Prophylactic Methods

Unfractionated heparin (low dose UH)

The dose is 5000 U given subcutaneously. This should be started within two hours of operation (evidence level II) and then every 8 or 12 hours. Every 8 hours is probably more effective at preventing VTE with similar risk of major bleeding (level II evidence) [7, 8]. Continuous infusion of unfractionated heparin is as effective as the subcutaneous route but has an increased risk of major bleeding and also requires hematologic monitoring (level C evidence) [9].

Low-molecular-weight heparin (LMWH)

The dose and frequency for LMWH depends on the manufacturer, and should be used according to their recommendations, although patient weight may also be a factor. One trial showed a need for increased LMWH in the morbidly obese (level III evidence) [20]. LMWH is at least as effective as low-dose UH with a similar risk of major bleeding (level I evidence) [7, 8]. There is decreased dosing schedule and decreased risk of heparin induced thrombocytopenia with LMWH compared to UH. Most studies start dosing the night before surgery with no other preoperative dosing to decrease the risk of operative bleeding. One trial showed no increase of operative bleeding when given two hours preoperatively versus the night before (level I evidence) [10]. Special consideration needs to be given when using LMWH with epidural or spinal anesthesia because of the risk of causing hematoma during placement or removal of the catheter (level II evidence) [16].

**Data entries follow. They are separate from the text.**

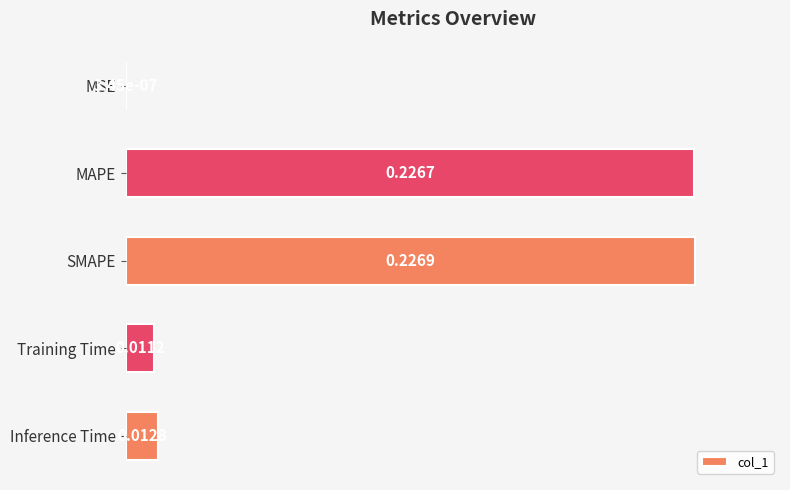

Which has a higher value, SMAPE or Inference Time?

SMAPE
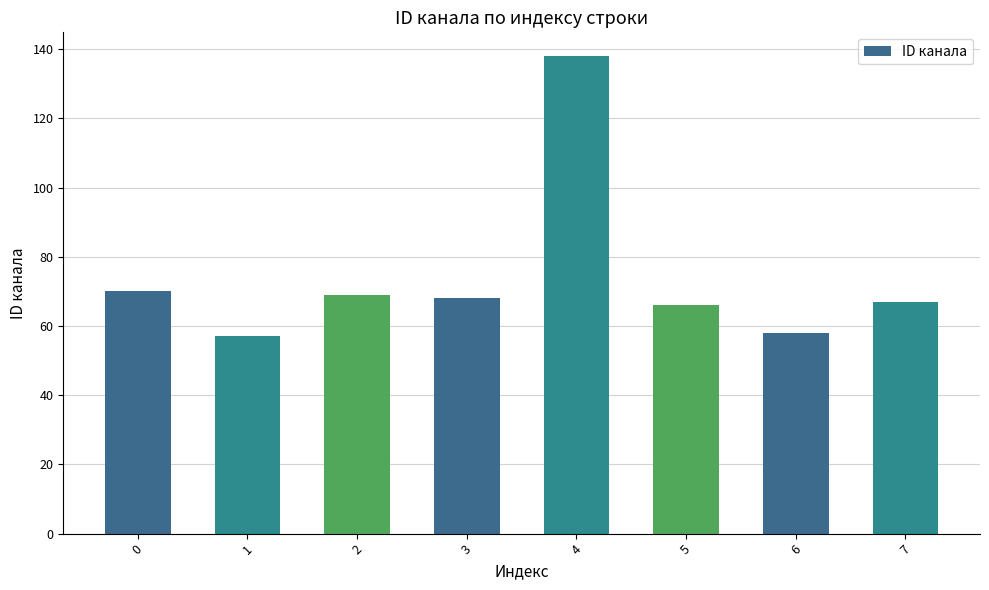

What is the value of the 6th bar from the left?

66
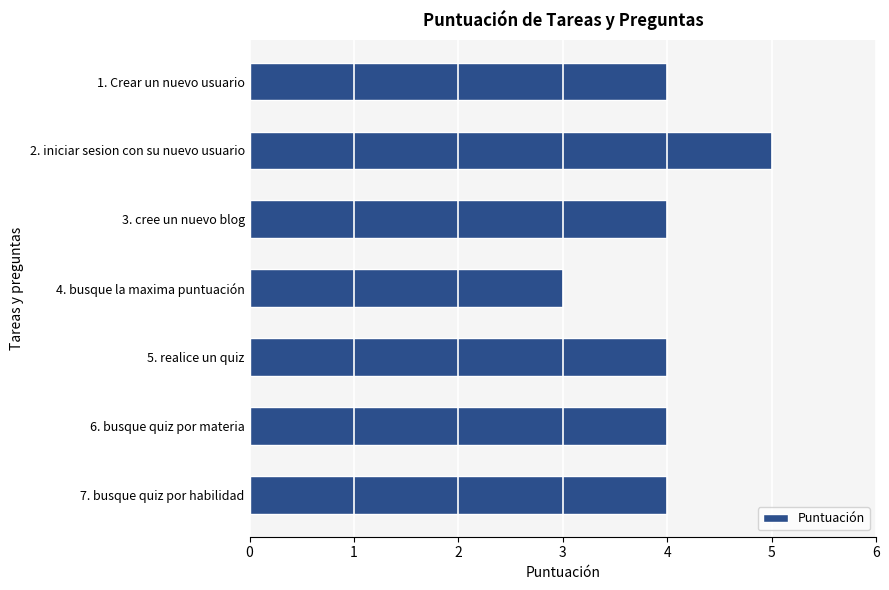

What is the maximum value shown in the chart?

5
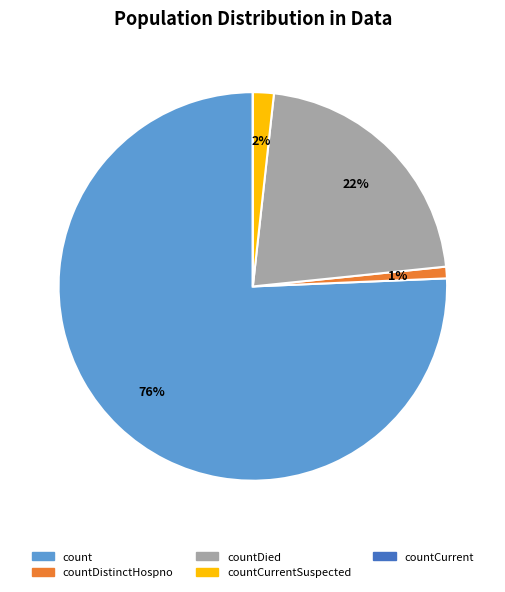

Is there any slice that represents more than half of the pie?

Yes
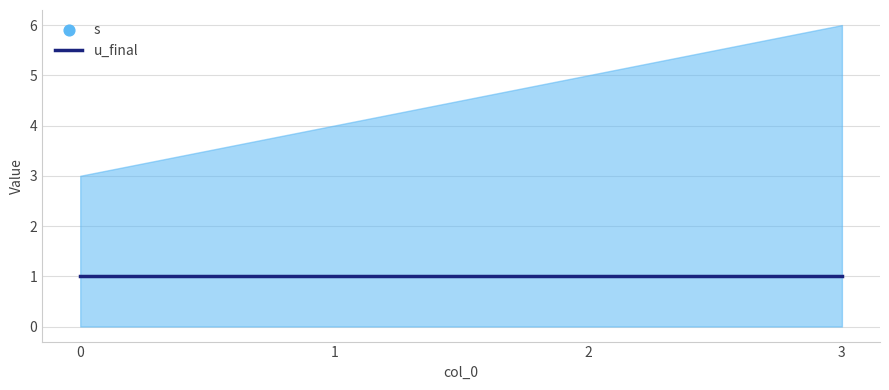

Which series has the largest total across all categories?

s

Pneumatic compression devices (PCD)

Calf-length pneumatic compression devices seem to offer the same protection for VTE as LMWH or low-dose heparin (level II evidence) [11, 12, 13]. Foot pneumatic compression devices increase lower-extremity venous blood flow and cause fibrinolysis to the same extent as calf-length devices and seem to have similar benefit to calf-length devices (level III evidence) [16]. Foot compression devices are often used with obese patients because calf-length devices may not fit properly. With pneumatic compression devices there is no increased risk of bleeding and therefore little risk of use. There are no data to support the use of PCDs on only one extremity or the upper extremities during laparoscopic surgery.

Combination therapy

LMWH or low-dose UH with PCDs may decrease the risk of VTE even more than single line therapy (level II evidence) [12, 13].

IVC filters

These have been used for high-risk patients. Patients with venous stasis disease, BMI>59, truncal obesity, and hypoventilation syndrome or sleep apnea undergo Roux-en-Y gastric bypass with good results (level III evidence) [14]. There are retrievable filters that can be placed perioperatively and removed up to one year later or left in place. If filters are left in place, low-dose coumadin or equivalent anticoagulation is recommended to prevent IVC thrombosis and pulmonary embolism caused by the filter (level III evidence) [19].

Compression stockings, Coumadin

These are inferior methods for the prevention of VTE (level III evidence) [12,15]. Presumably, compression stockings do not create enough pressure to prevent stasis in deep leg veins or alter lower-extremity blood flow and fibrinolysis. The anticoagulative effect of coumadin alone starts too late to prevent DVT if given immediately prior to the surgical procedure.

Length of treatment

This remains controversial. We recommend treatment until patients are fully mobile or until discharge from the hospital, unless the patient has an acquired hypercoagulable state, in which case treatment for two weeks or more may be prudent (level III evidence). Consultation with a hematologist may be helpful in determining an appropriate treatment strategy in these instances.

Contraindications

Contraindications to anticoagulation therapy for VTE prophylaxis will vary depending on the clinician’s assessment of the risk–benefit ratio. The clinician should refer to individual manufacturer recommendations for specific therapy, and utilize sound clinical judgment regarding the decision to withhold prophylactic therapy.